U bent hier
Coleophora gardesanella Toll, 1954
Oranjebruine bijvoetkokermot
Familie:
Synoniemen:
= machinella Bradley 1971
= maritimella Machin, 1884; nec Newman, 1973
Soort mijn:
Imago:
Het imago heeft okergele tot bruine voorvleugels met lichtere lengtestrepen. De voelsprieten zijn duidelijk geringd. De spanwijdte is ongeveer 10 mm.
Koker:
De rups leeft in een licht gele tot grijze zijden koker. Deze is slank buisvormig en driekleppig.
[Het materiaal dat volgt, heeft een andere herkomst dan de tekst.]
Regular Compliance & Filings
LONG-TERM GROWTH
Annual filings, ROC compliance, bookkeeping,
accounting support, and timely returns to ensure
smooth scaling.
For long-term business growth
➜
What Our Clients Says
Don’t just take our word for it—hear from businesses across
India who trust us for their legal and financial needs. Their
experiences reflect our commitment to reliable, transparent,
De mondhoek is 45° - 60°.
Opmerkingen:
- De koker lijkt sterk op die van C. trochiella maar deze van C. gardesanella is slanker, met een kleinere mondopening en een zwakkere vernauwing achter de mond.
- Ook de rupsen gelijken op elkaar: "Lijkt sterk op de larve van C. trochiella, maar de achterrand van het pronotum heeft twee donkere vlekken" (Emmet ea, 1996a).
- Er is een enkele melding voor 2004 uit Luxemburg. Vermoedelijk is de soort uitgestorven.
Waardplanten:
Achillea millefolium
Duizendblad
Achillea ptarmica
Wilde bertram
Artemisia maritima
Zeealsem
Artemisia vulgaris
Bijvoet
Centaurea jacea
Knoopkruid
Tanacetum vulgare
Boerenwormkruid
Verspreiding België:
Info omtrent de verspreiding op Catalogue of the Lepidoptera of Belgium.
Verspreiding algemeen:
Enkel nog uit Italië, Kroatië en Griekenland gekend.
Levenscyclus:
De kokers zijn te vinden van september tot na de overwintering in juni.